The patriarch of this family, Charles King, was born in England and came to Québec in the 1830s. He evidently had access to considerable capital since he bought large concessions of land for the trade in lumber.  He purchased tracts of land in both the townships and in the lands formerly under the seigneurial system. His sawmill in Nelson Township, Division One was near the Grand Trunk Railway giving him access to faraway markets. His sons eventually took over his business and the King Brothers built up a huge concern in timber.

A comparison between Michel Turgeon’s sawmill and the King Brothers’ in the same township tells the tale. According to the 1871 Census of Canada, Turgeon’s mill had a fixed capital of $300 with floating capital of $70. In the year prior to the census, his mill processed 700 of “all sorts of logs” producing boards worth $420. By contrast, the King’s sawmill had a fixed capital of $5000, floating capital of $1000, and employed 31 men. It processed 11,000 logs, producing work valued at $16,000. This was but one of the King’s mills. They appear to have owned and operated at least two others.

There are family stories of my great-grandfather Charles Vermette and his brother François working in lumber camps as little boys. The story goes that when they were too small to help with the hard work of lumberjacking they assisted the cook in the camp. Their day as full-fledged lumberjacks would come soon enough. These stories fit well into what we know of the Nelson Township milieu. The stories may be connected with either Michel Turgeon’s sawmill or the much larger King holdings.

The King brothers weren’t finished building their empire. In 1876, a farmer named Fecteau who lived in the Township of Thetford, south of Nelson, discovered an unusual fibrous rock while digging on his farm. He had found asbestos, which was tantamount to striking gold or oil. The King Brothers already owned a number of lots in Thetford Township but they now swept down, purchased more lots, and by 1878 were in the lucrative asbestos mining business. Their new boomtown, known as Kingsville, was later re-christened Thetford-Mines.
 
Workers in the King asbestos mines (1896)
Within several years of the opening of the King asbestos mines, the entire Vermette/Turgeon clan, with old Michel as the vanguard, moved to Thetford-Mines. They left their farms and rustic trades in Nelson Township for the life of industrial wage earners. Joseph and at least two generations of his progeny would labor in the asbestos mines.

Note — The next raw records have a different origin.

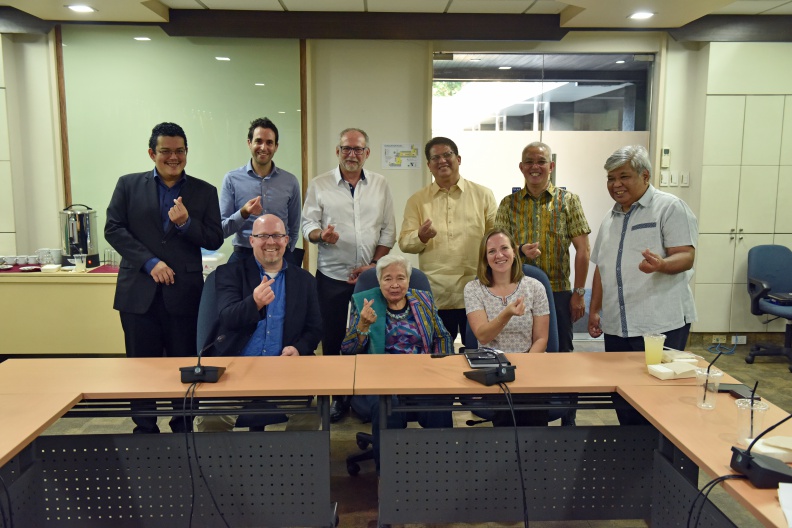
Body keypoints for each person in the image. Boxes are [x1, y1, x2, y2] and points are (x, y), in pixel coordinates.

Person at [105, 122, 223, 434]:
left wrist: (186, 224)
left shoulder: (204, 191)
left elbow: (214, 238)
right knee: (140, 366)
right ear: (152, 153)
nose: (174, 157)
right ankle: (144, 428)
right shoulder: (128, 185)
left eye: (180, 151)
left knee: (184, 365)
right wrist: (150, 262)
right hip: (137, 293)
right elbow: (113, 228)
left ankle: (182, 425)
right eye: (166, 151)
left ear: (187, 153)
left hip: (184, 295)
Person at [587, 145, 698, 424]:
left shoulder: (669, 207)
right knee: (623, 401)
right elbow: (601, 267)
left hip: (658, 327)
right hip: (617, 326)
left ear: (645, 175)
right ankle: (631, 459)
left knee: (657, 402)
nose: (616, 185)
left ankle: (657, 462)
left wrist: (662, 265)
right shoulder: (609, 219)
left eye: (623, 176)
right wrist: (595, 309)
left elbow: (686, 255)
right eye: (611, 178)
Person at [301, 127, 396, 422]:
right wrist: (320, 236)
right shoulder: (320, 184)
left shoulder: (380, 184)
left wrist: (374, 265)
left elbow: (388, 230)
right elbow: (307, 226)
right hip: (331, 277)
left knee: (369, 337)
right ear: (338, 151)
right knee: (332, 340)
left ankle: (365, 396)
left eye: (358, 149)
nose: (351, 154)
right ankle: (337, 398)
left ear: (367, 153)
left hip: (370, 278)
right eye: (346, 149)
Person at [201, 214, 322, 431]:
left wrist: (298, 348)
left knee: (312, 411)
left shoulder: (305, 281)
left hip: (283, 372)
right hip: (235, 370)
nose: (271, 242)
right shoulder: (229, 273)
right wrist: (254, 303)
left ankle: (294, 464)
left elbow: (314, 329)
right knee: (211, 419)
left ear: (286, 240)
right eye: (263, 236)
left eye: (277, 235)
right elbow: (227, 317)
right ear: (252, 241)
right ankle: (218, 466)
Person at [341, 254, 453, 471]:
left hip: (422, 376)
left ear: (408, 281)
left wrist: (440, 371)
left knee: (439, 405)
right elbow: (348, 351)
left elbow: (443, 337)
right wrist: (363, 325)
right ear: (379, 281)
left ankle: (441, 474)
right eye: (387, 279)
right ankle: (390, 479)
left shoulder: (422, 301)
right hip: (381, 380)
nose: (394, 285)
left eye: (400, 278)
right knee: (387, 408)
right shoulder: (366, 303)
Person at [494, 142, 590, 353]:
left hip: (558, 291)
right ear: (521, 167)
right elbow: (498, 248)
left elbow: (583, 250)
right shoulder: (508, 204)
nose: (534, 167)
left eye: (541, 162)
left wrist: (579, 293)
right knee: (520, 348)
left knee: (561, 350)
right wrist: (519, 250)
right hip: (517, 291)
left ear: (551, 166)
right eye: (529, 162)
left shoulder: (568, 201)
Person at [399, 136, 496, 341]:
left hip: (477, 290)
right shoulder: (417, 200)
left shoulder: (483, 195)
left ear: (458, 159)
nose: (442, 161)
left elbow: (496, 240)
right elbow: (405, 243)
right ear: (429, 165)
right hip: (436, 294)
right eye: (435, 158)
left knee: (477, 352)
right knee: (439, 356)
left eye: (447, 155)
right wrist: (421, 236)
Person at [464, 228, 550, 425]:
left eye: (504, 248)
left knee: (532, 408)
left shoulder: (535, 286)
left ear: (514, 252)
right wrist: (507, 313)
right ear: (485, 258)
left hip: (531, 364)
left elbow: (541, 339)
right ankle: (505, 452)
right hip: (492, 367)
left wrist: (523, 369)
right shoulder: (473, 289)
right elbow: (483, 336)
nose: (499, 255)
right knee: (506, 410)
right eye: (491, 251)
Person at [219, 117, 302, 266]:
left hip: (279, 255)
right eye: (258, 141)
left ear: (276, 146)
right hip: (244, 255)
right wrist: (243, 213)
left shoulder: (290, 181)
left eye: (269, 142)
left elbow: (294, 227)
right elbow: (222, 230)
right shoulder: (232, 179)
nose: (263, 147)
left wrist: (285, 250)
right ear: (249, 143)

The period in Nelson Township in the 1860s and 1870s was transitional. When the Vermettes left the old parish of Saint-Gervais-de-Bellechasse around 1862, little had changed in the seigneuries in the St. Lawrence valley since the 17th c. When Joseph went to work in the asbestos mines in the 1880s, he was a harbinger of the 20th c. world of big business, large scale, international enterprise, in a cash economy. I have often wondered if Joseph Vermette, who died exactly 100 years ago, thought of this transition as an improvement.